The ButtonClick no longer contains a separate call to RaisePropertyChange to notify WPF to update the bindings. As an alternative, the WindowCaption Property was updated with a new setter to handle that task. Now, the ButtonClick does one thing and one thing only, which is to update the WindowCaption Property if the DialogService’s Show method returns True, which in turn only happens if the user clicks the Yes button.

Figure 6 : In order to have dependencies automatically injected when the view model is created, entries must be made in the container.

Figure 7 illustrates the new DialogService Class.

Figure 7 : The DialogService conforms to one interface, with one method named Show that can be mocked for unit testing.

Figure 8 illustrates the new ClockService Class.

Figure 8 : The ClockService conforms to one interface with one method named Now that can be mocked for unit testing.

The MVVM Framework and Unity work together to automatically hydrate the IoC container and to locate the resources necessary to run the application. Referring back to Figure 3, the bootstrapping of resources occurs in the ServiceLocator.Current.GetInstance<DialogViewModel>(); call. GetInstance is a factory method that does the work of bootstrapping the view model. That bootstrapping process involves pinging the IoC Container for the necessary resources.

Creating the Unit Test

Figure 9 illustrates the unit test.

Figure 9 : The unit test verifies the expected result for each user response scenario.

Because the view model dependencies are manifested as services that conform to an interface, you can use a mocking framework to create mocked objects that are in turn injected into the view model’s constructor. These mocked objects are often referred to as test doubles. With mocks, you can control how the methods will behave. As far as the system under test is concerned, the injected objects are the real thing. For the clock service, a set-up sequence is used to support two calls. This is necessary because the implementation has two calls, one in the view model constructor that’s always called and one in ButtonClick that may be called, depending on whether the user clicks Yes in the MessageBox dialog.

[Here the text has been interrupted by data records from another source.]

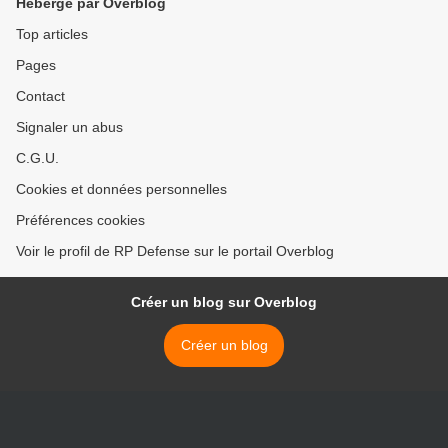
Hébergé par Overblog
Top articles
Pages
Contact
Signaler un abus
C.G.U.
Cookies et données personnelles
Préférences cookies
Voir le profil de RP Defense sur le portail Overblog
Créer un blog sur Overblog
Créer un blog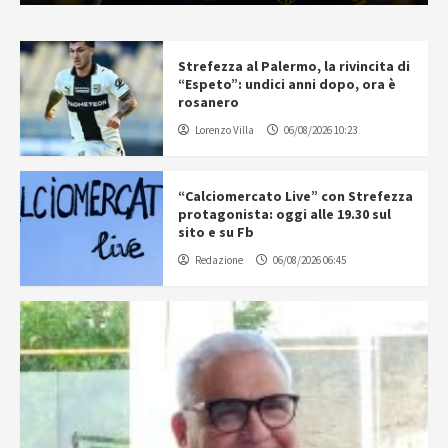
Strefezza al Palermo, la rivincita di
“Espeto”: undici anni dopo, ora è
rosanero
Lorenzo Villa
06/08/2026 10:23
“Calciomercato Live” con Strefezza
protagonista: oggi alle 19.30 sul
sito e su Fb
Redazione
06/08/2026 06:45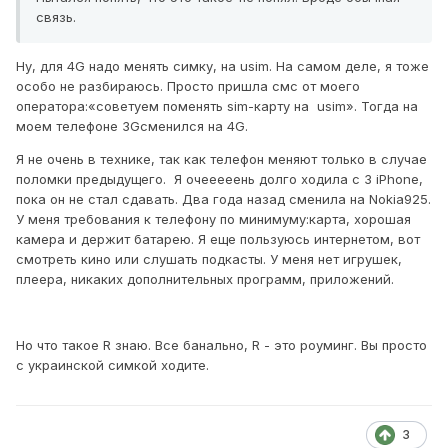
связь.
Ну, для 4G надо менять симку, на usim. На самом деле, я тоже
особо не разбираюсь. Просто пришла смс от моего
оператора:«советуем поменять sim-карту на usim». Тогда на
моем телефоне 3Gсменился на 4G.
Я не очень в технике, так как телефон меняют только в случае
поломки предыдущего. Я очееееень долго ходила с 3 iPhone,
пока он не стал сдавать. Два года назад сменила на Nokia925.
У меня требования к телефону по минимуму:карта, хорошая
камера и держит батарею. Я еще пользуюсь интернетом, вот
смотреть кино или слушать подкасты. У меня нет игрушек,
плеера, никаких дополнительных программ, приложений.
Но что такое R знаю. Все банально, R - это роуминг. Вы просто
с украинской симкой ходите.
3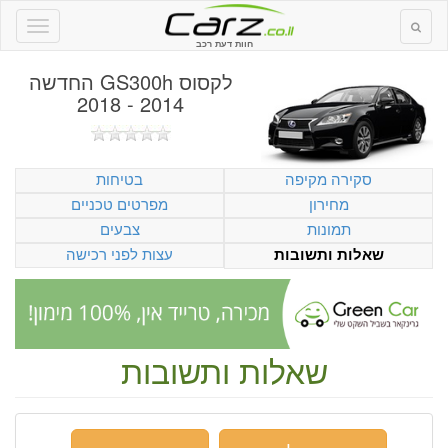
חוות דעת רכב
לקסוס GS300h החדשה
2014 - 2018
סקירה מקיפה
בטיחות
מחירון
מפרטים טכניים
תמונות
צבעים
עצות לפני רכישה
שאלות ותשובות
שאלות ותשובות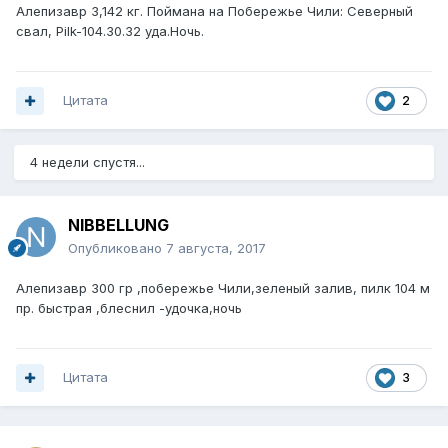
Алепизавр 3,142 кг. Поймана на Побережье Чили: Северный
свал, Pilk-104.30.32 уда.Ночь.
Цитата
2
4 недели спустя...
NIBBELLUNG
Опубликовано
7 августа, 2017
Алепизавр 300 гр ,побережье Чили,зеленый залив, пилк 104 м
пр. быстрая ,блеснил -удочка,ночь
Цитата
3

For purposes of the test, there’s no interactive user and there’s no actual MessageBox. As far as the view model is concerned, it either receives a True or False response from the service. To facilitate the unit test, the mocked object’s Show Method is set up to return True or False. The View model’s behavior changes depending on whether True or False is returned. Because you know what the Clock Service mock will return, it follows that you can verify whether the ButtonClick’s method behaves correctly when the Show Method returns True or False.


Using services and dependency injection, code during runtime that relies on user prompts can nevertheless benefit from automated unit testing with mocks. It’s not enough to rely on frameworks and libraries that support unit testing. The patterns and practices applied in such frameworks and libraries must be fully applied to your code.

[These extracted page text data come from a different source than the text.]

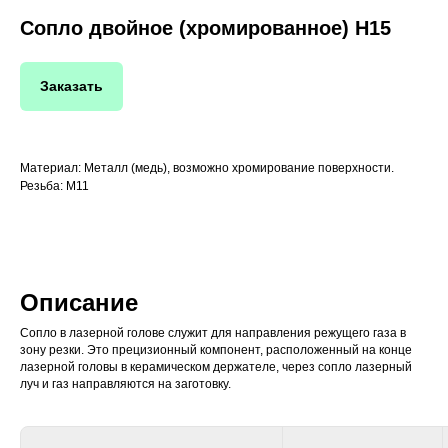
Сопло двойное (хромированное) H15
Заказать
Материал: Металл (медь), возможно хромирование поверхности.
Резьба: М11
Описание
Сопло в лазерной голове служит для направления режущего газа в
зону резки. Это прецизионный компонент, расположенный на конце
лазерной головы в керамическом держателе, через сопло лазерный
луч и газ направляются на заготовку.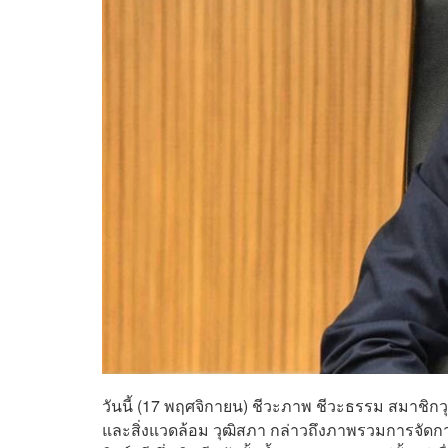
วันนี้ (17 พฤศจิกายน) ชีวะภาพ ชีวะธรรม สมาช
และสิ่งแวดล้อม วุฒิสภา กล่าวถึงภาพรวมการจัดการ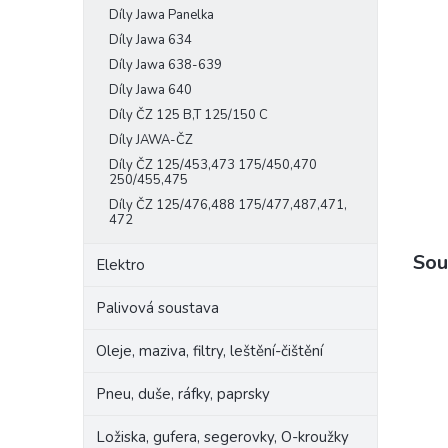
Díly Jawa Panelka
e
l
Díly Jawa 634
Díly Jawa 638-639
Díly Jawa 640
Díly ČZ 125 B,T 125/150 C
Díly JAWA-ČZ
Díly ČZ 125/453,473 175/450,470
250/455,475
Díly ČZ 125/476,488 175/477,487,471,
472
Sou
Elektro
Palivová soustava
Oleje, maziva, filtry, leštění-čištění
Pneu, duše, ráfky, paprsky
Ložiska, gufera, segerovky, O-kroužky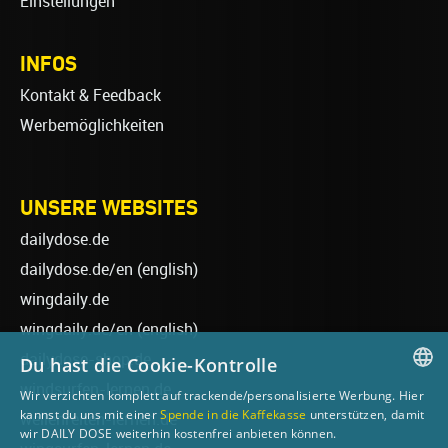
Einstellungen
INFOS
Kontakt & Feedback
Werbemöglichkeiten
UNSERE WEBSITES
dailydose.de
dailydose.de/en
(english)
wingdaily.de
wingdaily.de/en
(english)
dailydose-shop.de
Du hast die Cookie-Kontrolle
windsurfen-lernen.de
Wir verzichten komplett auf trackende/personalisierte Werbung. Hier
GERMAN
kannst du uns mit einer
Spende in die Kaffekasse
unterstützen, damit
wellenreiten-lernen.de
wir DAILY DOSE weiterhin kostenfrei anbieten können.
ENGLISH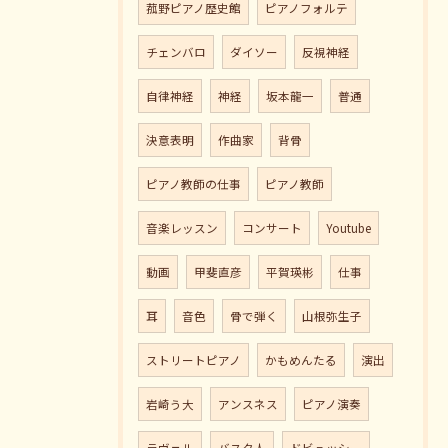
菰野ピアノ歴史館
ピアノフォルテ
チェンバロ
ダイソー
反視神経
自律神経
神経
坂本龍一
普通
決意表明
作曲家
背骨
ピアノ教師の仕事
ピアノ教師
音楽レッスン
コンサート
Youtube
動画
甲斐直彦
平賀瑛彬
仕事
耳
音色
骨で弾く
山根弥生子
ストリートピアノ
かもめんたる
演出
岩崎う大
アンスネス
ピアノ演奏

A question you may have is whether the Dialog and Clock Services themselves need to be unit-testable. Because the only thing they do is act as a facade over framework elements, I would argue that for those items, there’s no need for unit testing.

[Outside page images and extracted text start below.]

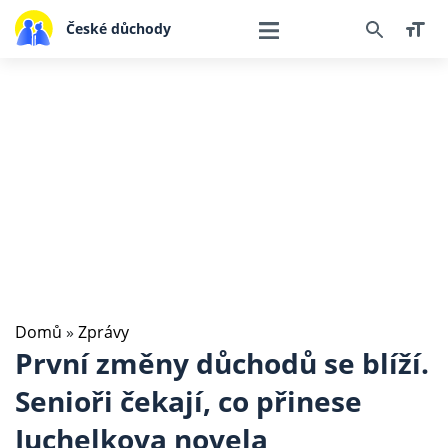
České důchody
Domů
»
Zprávy
První změny důchodů se blíží.
Senioři čekají, co přinese
Juchelkova novela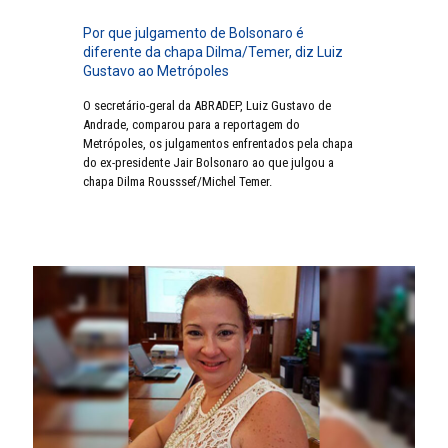
Por que julgamento de Bolsonaro é
diferente da chapa Dilma/Temer, diz Luiz
Gustavo ao Metrópoles
O secretário-geral da ABRADEP, Luiz Gustavo de
Andrade, comparou para a reportagem do
Metrópoles, os julgamentos enfrentados pela chapa
do ex-presidente Jair Bolsonaro ao que julgou a
chapa Dilma Rousssef/Michel Temer.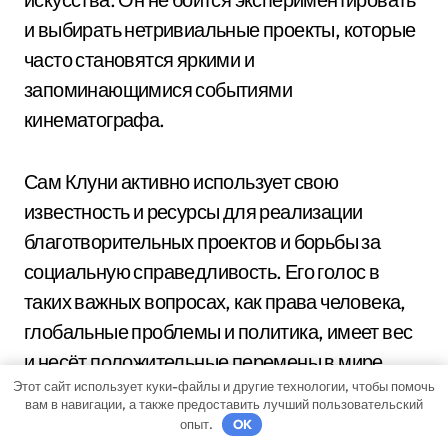
и выбирать нетривиальные проекты, которые
часто становятся яркими и
запоминающимися событиями
кинематографа.
Сам Клуни активно использует свою
известность и ресурсы для реализации
благотворительных проектов и борьбы за
социальную справедливость. Его голос в
таких важных вопросах, как права человека,
глобальные проблемы и политика, имеет вес
и несёт положительные перемены в мире.
Этот сайт использует куки-файлы и другие технологии, чтобы помочь
Таким образом, Джордж Клуни оказывает
вам в навигации, а также предоставить лучший пользовательский
существенное влияние не только на
опыт.
OK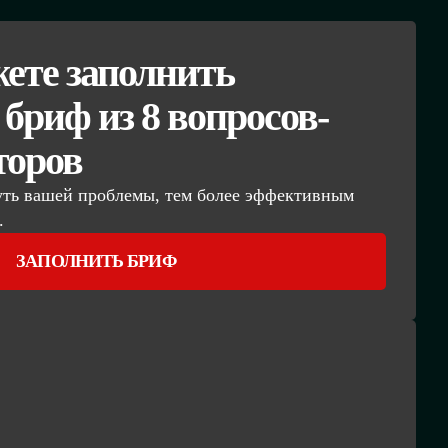
ете заполнить
бриф из 8 вопросов-
торов
уть вашей проблемы, тем более эффективным
.
ЗАПОЛНИТЬ БРИФ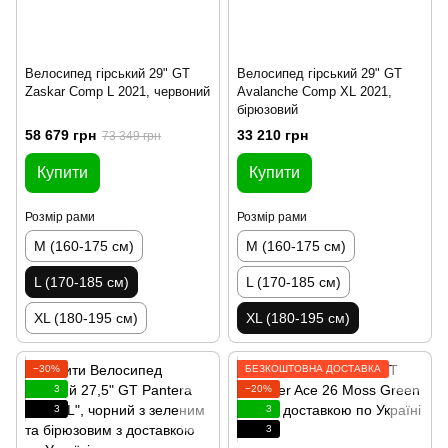
Велосипед гірський 29" GT
Велосипед гірський 29" GT
Zaskar Comp L 2021, червоний
Avalanche Comp XL 2021,
бірюзовий
58 679 грн
33 210 грн
73 349 грн
Купити
Купити
Розмір рами
Розмір рами
M (160-175 см)
M (160-175 см)
L (170-185 см)
L (170-185 см)
XL (180-195 см)
XL (180-195 см)
−30%
БЕЗКОШТОВНА ДОСТАВКА
3
−20%
3
3
3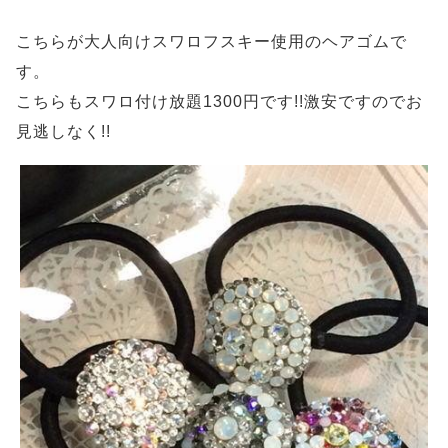
こちらが大人向けスワロフスキー使用のヘアゴムで
す。
こちらもスワロ付け放題1300円です!!激安ですのでお
見逃しなく!!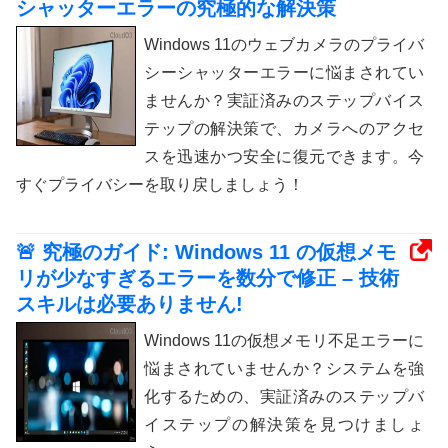
シャッターエラーの究極的な解決策
Windows 11のウェブカメラのプライバ
シーシャッターエラーに悩まされてい
ませんか？実証済みのステップバイス
テップの解決策で、カメラへのアクセ
スを迅速かつ安全に復元できます。今
すぐプライバシーを取り戻しましょう！
🚨 究極のガイド: Windows 11 の仮想メモ
リが少なすぎるエラーを数分で修正 – 技術
スキルは必要ありません!
Windows 11の仮想メモリ不足エラーに
悩まされていませんか？システムを強
化するための、実証済みのステップバ
イステップの解決策を見つけましょ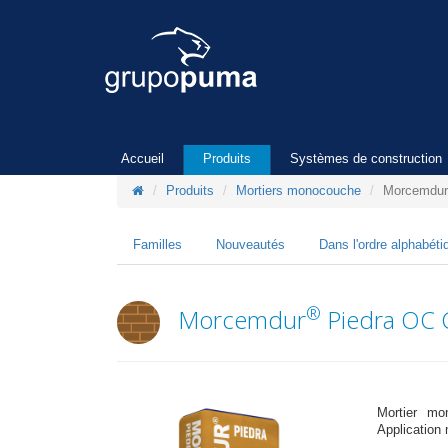
Accueil
Produits
Systèmes de construction
Produits
Mortiers monocouche
Morcemdur
Familles
Nouveautés
Dans l'ordre alphabéti
®
Morcemdur
Piedra OC C
Mortier mo
Application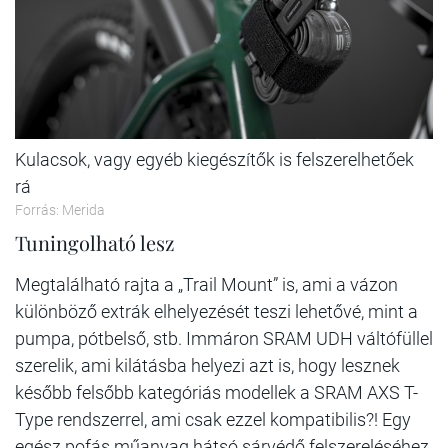
Kulacsok, vagy egyéb kiegészítők is felszerelhetőek
rá
Forrás: Merida
Tuningolható lesz
Megtalálható rajta a „Trail Mount” is, ami a vázon
különböző extrák elhelyezését teszi lehetővé, mint a
pumpa, pótbelső, stb. Immáron SRAM UDH váltófüllel
szerelik, ami kilátásba helyezi azt is, hogy lesznek
később felsőbb kategóriás modellek a SRAM AXS T-
Type rendszerrel, ami csak ezzel kompatibilis?! Egy
egész pofás műanyag hátsó sárvédő felszereléséhez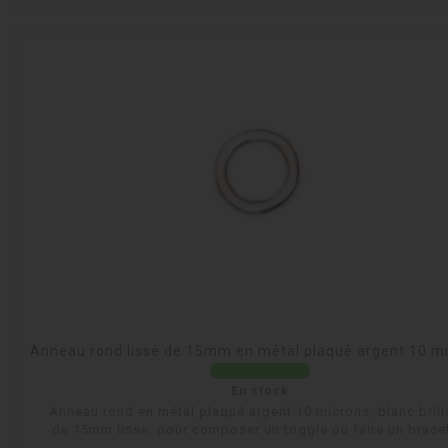
Anneau rond lisse de 15mm en métal plaqué argent 10 m
En stock
Anneau rond en métal plaqué argent 10 microns, blanc brill
de 15mm lisse, pour composer un toggle ou faire un bracel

It’s important to remember that there are other kinds of testing that should be performed before going live. One such test is the functional user acceptance tests (UAT). Until somebody interacts with your software, you won’t know for sure whether what you’ve built will ultimately be acceptable. However, the efficacy of UAT is greatly diminished when the bulk of what it does is concerned with finding defects that could otherwise be found with effective unit tests.